GIVEN TASK 1: Print the passage of the forum thread below from "My boyfriend is" up to and including "his car insurance.", reproducing it verbatim.

DOCUMENT SEGMENT:
————

Authentic Jeans Forums banner

OMG Boyfriend's Mom RANT

6K views 173 replies 40 participants last post by  MNep0509 
#1 · (Edited)
:explode:explode:explode

Wow.. just wow.

My boyfriend is one of the most irresponsible people I know. Because of his MOM.

She pays for everything. She pays for his rent (implicitly, I guess, because he lives at home), his tuition, his books, any school expenses. She just bought him a 2007 Civic Si (the monthly payments are $350 - they initially agreed to go halfsies, but he now only pays her $100/month and some months not at all). He has $4000 in CC debt and since she opens his mail, she found out and told him she would pay off his debt. She paid for his traffic ticket for running a red light - $350. She pays for his work clothes. She pays for his dry cleaning. She pays for his phone bill. She pays his car insurance.

SHE PAYS FOR FUCKING EVERYTHING.

It has made him incredibly financially irresponsible. He makes $1000-$1200/month working part time, AND I DON'T KNOW WHERE THE HELL THE MONEY GOES. He doesn't either.

He is incredibly irresponsible in other respects, as well. He's been in community college for THREE YEARS now because he can't get enough credits to transfer. He took four classes this quarter, and just withdrew from two because he missed the midterms.

And when I come visit him, his mom asks me, "When is Andrew going to transfer? HELP HIM!" WTF?! No, she's not getting on HIS ASS to transfer, she's getting on MY ASS. WTF LADY?! I AM NOT GOING TO HELP HIM UNLESS HE DECIDES TO FUCKING HELP HIMSELF.

It's not like he doesn't have goals or anything, he actually does. He wants to be successful. But he is so fucking used to everything being done for him that he is incapable of getting off his ass and doing things himself.

I don't know what to do. :cry
 
See less See more
#2 · (Edited)
I don't know what to do. :cry
Really? Your choices seem to be:

1) stay with the dead beat, or
2) break up with the dead beat.

————

DATA SUPPLIED:
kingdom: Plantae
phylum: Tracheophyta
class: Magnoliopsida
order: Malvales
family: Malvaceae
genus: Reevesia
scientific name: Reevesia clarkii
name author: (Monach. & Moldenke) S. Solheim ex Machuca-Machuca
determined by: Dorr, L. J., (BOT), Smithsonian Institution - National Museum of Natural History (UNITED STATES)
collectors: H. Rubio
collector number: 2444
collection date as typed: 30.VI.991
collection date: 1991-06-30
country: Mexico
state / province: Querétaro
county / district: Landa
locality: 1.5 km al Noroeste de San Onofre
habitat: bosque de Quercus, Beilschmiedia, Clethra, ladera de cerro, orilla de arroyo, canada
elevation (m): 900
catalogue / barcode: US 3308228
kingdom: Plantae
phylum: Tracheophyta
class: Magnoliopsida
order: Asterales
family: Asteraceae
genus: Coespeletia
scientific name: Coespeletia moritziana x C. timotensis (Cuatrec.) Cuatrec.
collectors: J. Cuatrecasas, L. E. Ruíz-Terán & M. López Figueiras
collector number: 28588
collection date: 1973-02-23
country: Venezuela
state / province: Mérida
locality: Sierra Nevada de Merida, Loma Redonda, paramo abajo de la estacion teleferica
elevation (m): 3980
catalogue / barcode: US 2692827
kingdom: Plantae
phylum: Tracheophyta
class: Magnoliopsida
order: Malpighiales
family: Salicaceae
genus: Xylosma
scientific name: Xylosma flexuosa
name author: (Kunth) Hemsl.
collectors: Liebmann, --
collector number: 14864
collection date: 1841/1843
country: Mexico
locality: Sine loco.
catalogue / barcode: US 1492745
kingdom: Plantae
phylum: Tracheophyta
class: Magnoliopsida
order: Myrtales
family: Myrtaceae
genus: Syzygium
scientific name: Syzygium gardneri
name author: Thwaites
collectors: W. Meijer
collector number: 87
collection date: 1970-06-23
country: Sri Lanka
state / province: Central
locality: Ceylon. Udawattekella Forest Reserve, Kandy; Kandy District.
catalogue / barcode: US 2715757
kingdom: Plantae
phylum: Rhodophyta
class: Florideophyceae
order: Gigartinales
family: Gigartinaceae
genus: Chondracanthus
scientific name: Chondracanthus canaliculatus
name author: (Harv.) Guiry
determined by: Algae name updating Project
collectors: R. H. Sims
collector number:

————

GIVEN TASK 2: Output, without any alteration, the lines of the records above from the line with "family: Asteraceae" up to and including the line with "locality: Sine loco.".

EXERCISE RESULT 1:
My boyfriend is one of the most irresponsible people I know. Because of his MOM.

She pays for everything. She pays for his rent (implicitly, I guess, because he lives at home), his tuition, his books, any school expenses. She just bought him a 2007 Civic Si (the monthly payments are $350 - they initially agreed to go halfsies, but he now only pays her $100/month and some months not at all). He has $4000 in CC debt and since she opens his mail, she found out and told him she would pay off his debt. She paid for his traffic ticket for running a red light - $350. She pays for his work clothes. She pays for his dry cleaning. She pays for his phone bill. She pays his car insurance.

EXERCISE RESULT 2:
family: Asteraceae
genus: Coespeletia
scientific name: Coespeletia moritziana x C. timotensis (Cuatrec.) Cuatrec.
collectors: J. Cuatrecasas, L. E. Ruíz-Terán & M. López Figueiras
collector number: 28588
collection date: 1973-02-23
country: Venezuela
state / province: Mérida
locality: Sierra Nevada de Merida, Loma Redonda, paramo abajo de la estacion teleferica
elevation (m): 3980
catalogue / barcode: US 2692827
kingdom: Plantae
phylum: Tracheophyta
class: Magnoliopsida
order: Malpighiales
family: Salicaceae
genus: Xylosma
scientific name: Xylosma flexuosa
name author: (Kunth) Hemsl.
collectors: Liebmann, --
collector number: 14864
collection date: 1841/1843
country: Mexico
locality: Sine loco.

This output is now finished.